=== GIVEN RECORDS ===

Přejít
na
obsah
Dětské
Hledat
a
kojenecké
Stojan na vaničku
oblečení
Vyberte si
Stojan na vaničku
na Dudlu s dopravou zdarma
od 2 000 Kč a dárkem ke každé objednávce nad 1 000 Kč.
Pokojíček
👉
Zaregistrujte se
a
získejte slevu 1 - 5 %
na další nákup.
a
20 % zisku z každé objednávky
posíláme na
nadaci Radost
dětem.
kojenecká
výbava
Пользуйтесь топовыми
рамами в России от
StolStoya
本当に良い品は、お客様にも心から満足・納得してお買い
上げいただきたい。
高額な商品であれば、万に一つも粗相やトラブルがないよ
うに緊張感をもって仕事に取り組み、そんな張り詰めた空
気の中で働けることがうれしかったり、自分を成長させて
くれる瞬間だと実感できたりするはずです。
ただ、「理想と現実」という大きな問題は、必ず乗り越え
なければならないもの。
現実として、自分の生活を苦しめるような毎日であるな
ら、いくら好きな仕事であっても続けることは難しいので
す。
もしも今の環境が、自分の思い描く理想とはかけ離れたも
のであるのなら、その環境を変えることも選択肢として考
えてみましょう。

---

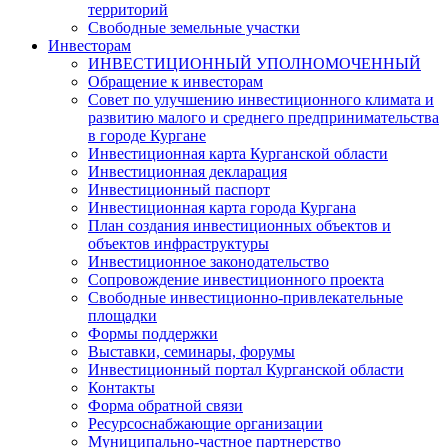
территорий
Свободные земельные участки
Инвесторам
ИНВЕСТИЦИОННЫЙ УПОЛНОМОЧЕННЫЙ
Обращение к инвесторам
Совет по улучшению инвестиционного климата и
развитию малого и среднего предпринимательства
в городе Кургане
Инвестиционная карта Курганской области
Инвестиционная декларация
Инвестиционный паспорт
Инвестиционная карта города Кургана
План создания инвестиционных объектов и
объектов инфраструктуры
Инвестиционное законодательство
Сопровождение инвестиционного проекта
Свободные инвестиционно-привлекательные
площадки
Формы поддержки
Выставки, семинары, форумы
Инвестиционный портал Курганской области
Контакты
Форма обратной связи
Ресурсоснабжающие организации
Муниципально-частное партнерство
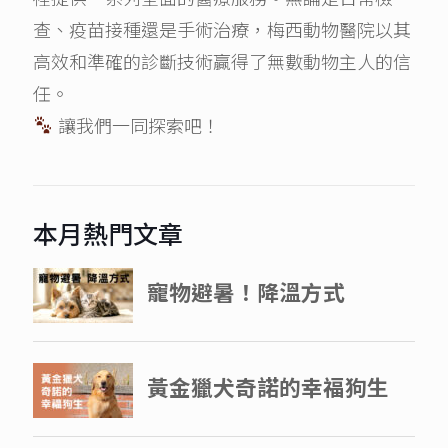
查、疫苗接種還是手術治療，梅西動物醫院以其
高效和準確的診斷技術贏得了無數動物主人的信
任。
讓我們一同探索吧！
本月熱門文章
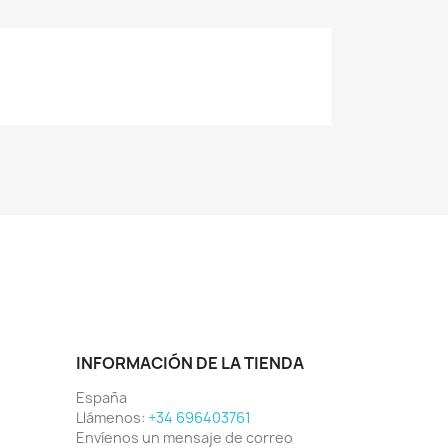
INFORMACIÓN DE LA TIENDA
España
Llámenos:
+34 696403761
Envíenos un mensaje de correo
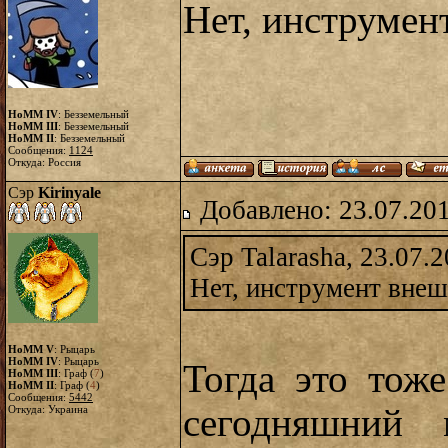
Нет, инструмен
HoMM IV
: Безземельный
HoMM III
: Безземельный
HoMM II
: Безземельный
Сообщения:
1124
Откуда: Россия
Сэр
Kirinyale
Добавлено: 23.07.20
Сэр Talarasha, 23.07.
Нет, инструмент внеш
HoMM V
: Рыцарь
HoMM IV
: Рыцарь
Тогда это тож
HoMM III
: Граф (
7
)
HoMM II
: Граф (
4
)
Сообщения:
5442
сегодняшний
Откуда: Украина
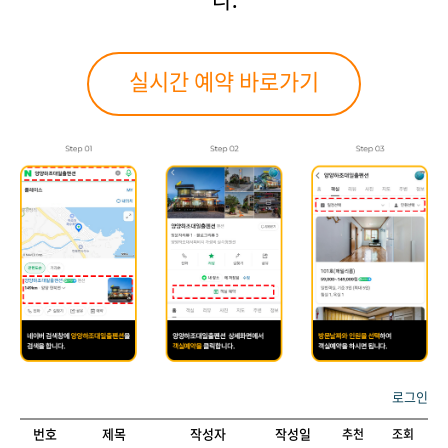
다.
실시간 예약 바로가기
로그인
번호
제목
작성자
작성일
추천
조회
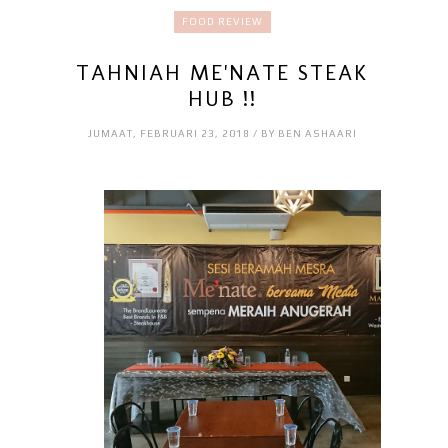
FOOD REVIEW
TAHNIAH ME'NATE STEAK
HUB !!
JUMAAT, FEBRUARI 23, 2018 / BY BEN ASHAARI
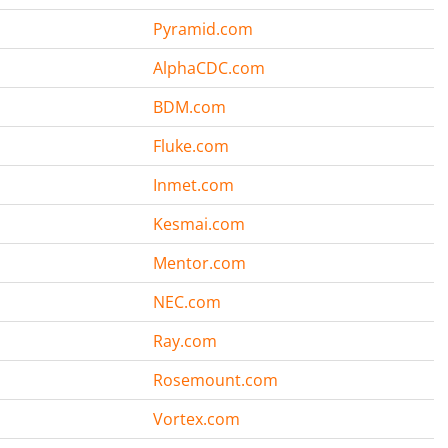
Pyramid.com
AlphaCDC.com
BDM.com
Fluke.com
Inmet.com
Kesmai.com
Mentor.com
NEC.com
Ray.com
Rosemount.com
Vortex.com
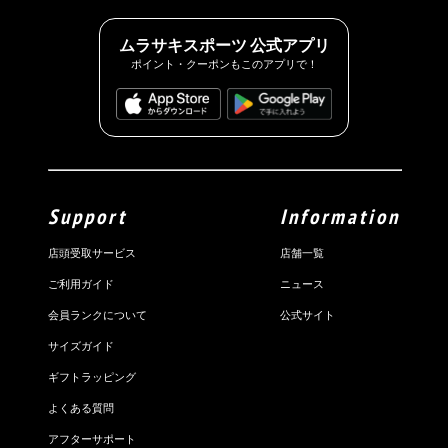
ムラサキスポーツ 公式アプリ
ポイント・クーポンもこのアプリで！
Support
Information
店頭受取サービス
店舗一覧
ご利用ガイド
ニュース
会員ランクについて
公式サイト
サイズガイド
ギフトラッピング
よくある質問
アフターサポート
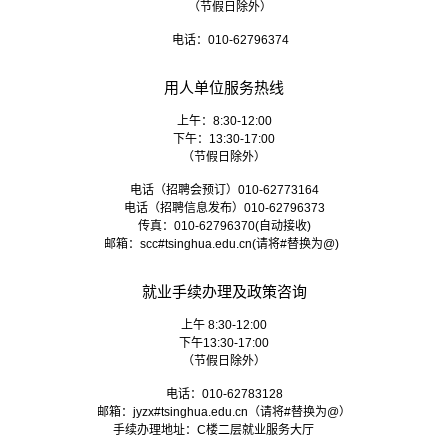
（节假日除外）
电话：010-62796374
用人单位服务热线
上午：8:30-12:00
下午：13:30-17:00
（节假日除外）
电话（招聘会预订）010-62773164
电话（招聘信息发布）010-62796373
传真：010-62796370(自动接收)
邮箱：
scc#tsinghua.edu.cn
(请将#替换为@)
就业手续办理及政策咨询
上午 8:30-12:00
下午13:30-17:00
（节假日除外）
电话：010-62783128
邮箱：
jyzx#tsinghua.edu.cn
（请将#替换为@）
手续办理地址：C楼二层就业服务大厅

=== WHAT IS REQUIRED ===
Could you reproduce the records starting with the line containing "ムラサキスポーツ 公式アプリ" and going on through the line containing "手续办理地址：C楼二层就业服务大厅", changing "Support" to "Help" and keeping all else the same? Omit the pictures from your answer.

=== REPLY ===
ムラサキスポーツ 公式アプリ
ポイント・クーポンもこのアプリで！
Help
Information
店頭受取サービス
店舗一覧
ご利用ガイド
ニュース
会員ランクについて
公式サイト
サイズガイド
ギフトラッピング
よくある質問
アフターサポート
（节假日除外）
电话：010-62796374
用人单位服务热线
上午：8:30-12:00
下午：13:30-17:00
（节假日除外）
电话（招聘会预订）010-62773164
电话（招聘信息发布）010-62796373
传真：010-62796370(自动接收)
邮箱：
scc#tsinghua.edu.cn
(请将#替换为@)
就业手续办理及政策咨询
上午 8:30-12:00
下午13:30-17:00
（节假日除外）
电话：010-62783128
邮箱：
jyzx#tsinghua.edu.cn
（请将#替换为@）
手续办理地址：C楼二层就业服务大厅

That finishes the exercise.